It's fall, you'd never know it in Florida for here the days are filled with sunshine, 90's and an occasional tropical thunderstorm. I'm listening to one right now as I sit by my computer . It's dark outside, preternaturally dark the sky is covered with deep dark angry clouds which pour their contents on us mercilessly. Just hoping we don't lose power -- again! Seems like every good thunderstorm inspires a hit on a transformer near here which is the source of our power. Funny, reminds me a few years back of an unruly hurricane named Charley which hit Orlando with a vengeance and tapped danced down my street turning over trees and ripping the tops off of houses. It was an ugly mess. Things I miss about that was that we got to know each other as neighbors. We are strikingly strangers again now, just waiting for the next natural disaster to bring us together.

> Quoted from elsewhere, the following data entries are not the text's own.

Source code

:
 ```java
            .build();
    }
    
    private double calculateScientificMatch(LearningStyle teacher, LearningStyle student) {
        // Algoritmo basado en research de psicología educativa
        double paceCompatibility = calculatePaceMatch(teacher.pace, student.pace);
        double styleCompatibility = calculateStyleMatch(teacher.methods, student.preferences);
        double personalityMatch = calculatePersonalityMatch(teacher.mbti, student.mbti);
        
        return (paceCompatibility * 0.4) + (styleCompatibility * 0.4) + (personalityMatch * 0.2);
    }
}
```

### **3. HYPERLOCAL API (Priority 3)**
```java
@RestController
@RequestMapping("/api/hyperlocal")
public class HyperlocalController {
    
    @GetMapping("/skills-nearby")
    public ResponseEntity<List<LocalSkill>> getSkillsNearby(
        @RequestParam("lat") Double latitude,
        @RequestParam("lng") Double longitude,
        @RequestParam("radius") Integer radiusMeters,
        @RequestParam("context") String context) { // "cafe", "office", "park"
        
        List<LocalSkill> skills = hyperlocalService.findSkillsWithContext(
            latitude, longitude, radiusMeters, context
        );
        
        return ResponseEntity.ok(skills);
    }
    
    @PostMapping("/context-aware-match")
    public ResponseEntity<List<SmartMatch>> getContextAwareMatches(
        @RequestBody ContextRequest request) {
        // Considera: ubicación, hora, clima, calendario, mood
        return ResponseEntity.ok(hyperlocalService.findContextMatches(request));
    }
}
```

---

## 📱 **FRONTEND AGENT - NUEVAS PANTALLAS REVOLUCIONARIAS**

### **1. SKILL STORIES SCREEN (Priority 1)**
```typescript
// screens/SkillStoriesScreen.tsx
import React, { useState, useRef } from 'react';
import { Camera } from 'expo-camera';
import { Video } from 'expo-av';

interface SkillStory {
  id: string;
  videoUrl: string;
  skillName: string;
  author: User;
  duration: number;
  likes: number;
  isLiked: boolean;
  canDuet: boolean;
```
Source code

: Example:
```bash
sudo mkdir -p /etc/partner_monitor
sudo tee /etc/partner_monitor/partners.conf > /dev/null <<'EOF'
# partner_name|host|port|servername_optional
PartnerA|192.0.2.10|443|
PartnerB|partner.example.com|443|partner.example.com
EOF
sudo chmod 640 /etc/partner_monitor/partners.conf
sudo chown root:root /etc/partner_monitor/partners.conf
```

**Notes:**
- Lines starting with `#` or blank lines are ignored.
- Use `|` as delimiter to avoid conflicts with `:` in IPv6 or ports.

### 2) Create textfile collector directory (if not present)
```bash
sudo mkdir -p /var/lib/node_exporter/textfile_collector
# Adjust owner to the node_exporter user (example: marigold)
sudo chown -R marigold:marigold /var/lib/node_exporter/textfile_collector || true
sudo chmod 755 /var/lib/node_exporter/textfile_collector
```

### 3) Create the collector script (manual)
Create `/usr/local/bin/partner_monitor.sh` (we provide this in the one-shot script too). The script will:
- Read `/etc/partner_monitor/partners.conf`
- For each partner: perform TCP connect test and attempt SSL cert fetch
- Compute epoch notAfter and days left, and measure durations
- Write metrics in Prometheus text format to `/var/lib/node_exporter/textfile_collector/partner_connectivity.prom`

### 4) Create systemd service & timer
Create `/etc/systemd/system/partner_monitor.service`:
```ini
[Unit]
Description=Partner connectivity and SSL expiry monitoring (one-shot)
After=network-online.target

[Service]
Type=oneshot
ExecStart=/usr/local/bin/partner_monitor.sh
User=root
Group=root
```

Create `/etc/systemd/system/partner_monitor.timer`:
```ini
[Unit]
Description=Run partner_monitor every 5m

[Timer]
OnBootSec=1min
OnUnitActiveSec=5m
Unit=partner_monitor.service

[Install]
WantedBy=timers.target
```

I'm healing slowing from the surgery, it takes more time the older you get. I keep looking for the morning when I feel well, normal, and yet it still hasn't happened. I know it's coming and the truth is--I'll never do this again. It's not worth it. No matter what the good doctor who wants to get paid says, I'll refrain. I'd rather suffer it out that deal with the recuperation again.
So here I am, nothing new, nothing really going on, just a hello and a a couple minute insight into a day that is just well, humdrum, for lack of a better term. As I get older, these days become precious. I know my own mortality and yet I'm going to enjoy life.
It is pounding down rain here and is suppose to continue til Thursday at least--that 'disturbance' South of Cuba!